There’s far more to his move than simple party politics. The fact that Baker is a Liberal Democrat and May a Conservative is one of the least important issues in this story. If it were that simple, coalitions would never exist. The individuals that hold office, and the office they hold, is where the important detail lies. Understanding this case hinges on two principle factors: the nature of Norman Baker and the nature of the Home Office.

Odd one in

I first met Baker in 1990 when we worked together as parliamentary researchers. We were, and still are, firm friends, but he cut a strange figure among the Lib Dem parliamentary researchers. He was ten years older than the rest of us and had spent those ten years running record shops, teaching English and working as a railway station master. We were cheerful amateurs, but Baker took himself and his job quite seriously. He was there to do good. He was rather different.

Typically he made the move from parliamentary researcher to MP, but less typically he did so via every layer of local government including parish, district and county, all of which he thoroughly enjoyed. He’s always been a bit of a hippy, adhering to a strictly vegetarian diet, championing the cause of Tibet, animal rights, insisting on a ministerial bike instead of ministerial car. This isn’t something he does for effect – he believes in things. He’s someone who practises what he preaches.

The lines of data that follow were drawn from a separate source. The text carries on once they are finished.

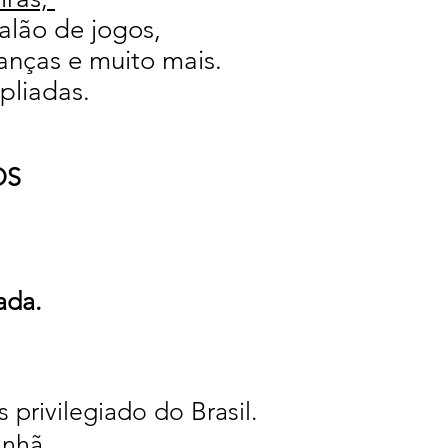
alão de jogos,
anças e muito mais.
pliadas.
OS
ada.
 privilegiado do Brasil.
anhã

These things all sound rather good and rare qualities in a politician, and indeed they are, but being different from the others isn’t necessarily going to help in a game requiring team players and tribal instincts. What happened in the Home Office is, as such, not necessarily a reflection on the wider coalition.

Baker did, after all, enjoy a happy and successful stint at the Department for Transport. As a self-confessed train enthusiast, he was able to see through a number of pragmatic projects that he, the civil service and his Conservative counterpart could agree on.

But at the Home Office, political philosophy, rather than pragmatism or charm, rule the roost. Baker is an old fashioned liberal, drawn to the Liberals by the rousing words of Jo Grimond, well-read, well-versed and adored by his party. May is all these things equally to traditional Conservatives. The two appeared to bump along just fine on a number of big issues, like FGM and child abuse, but questions of personal liberty – such as drugs – were bound to cause trouble. Baker produced evidence to show that stricter drug laws would do nothing to affect drug use. It highlighted the limitations of a classic liberal and a classic conservative working together, and had no place in May’s uncompromising Home Office.

Full life

But the end of his Home Office career is not likely to break Baker. He has made political enemies along the way, hounding Peter Mandleson out over the Hinduja Brothers passport scandal, repeatedly raising the spectre of MP’s expenses and refusing to the let the death of David Kelly pass without close scrutiny, and yet none of his political enemies have managed to trip him up.

He is a romantic, an appropriate representative for the rolling hills of his Lewes constituency. He seems happy to see his life in politics as genuinely just one part of his life. This may be precisely why the local baptist church calls him “Norman B the fab MP”. Because he refuses to be needy. He has his family, he has his music, he has his home above an ice-cream parlour, where he plays pinball and listens to 78s (arranged in catalogue order number, naturally), prepares for his weekly local radio show and writes songs.

The resignation of this unusual politician tells us most about him, not about the state of politics. It may reveal which issues will rumble on in future coalitions in the Home Office, but Baker is unlikely to be the first of many, or his resignation a crack that becomes a cavern in the coalition.

Baker’s story may show us that while coalition requires compromise and pragmatism, for some politicians, there are limits. His came when an evidence-based drugs policy was thrown out but it would have come sooner or later on another issue where a clear philosophical difference existed between traditional liberals and traditional Conservatives. The point is that those issues are rare, and politicians like Baker are rarer still. He’s not like the others, who are likely to hold firm until May 2015, and probably beyond.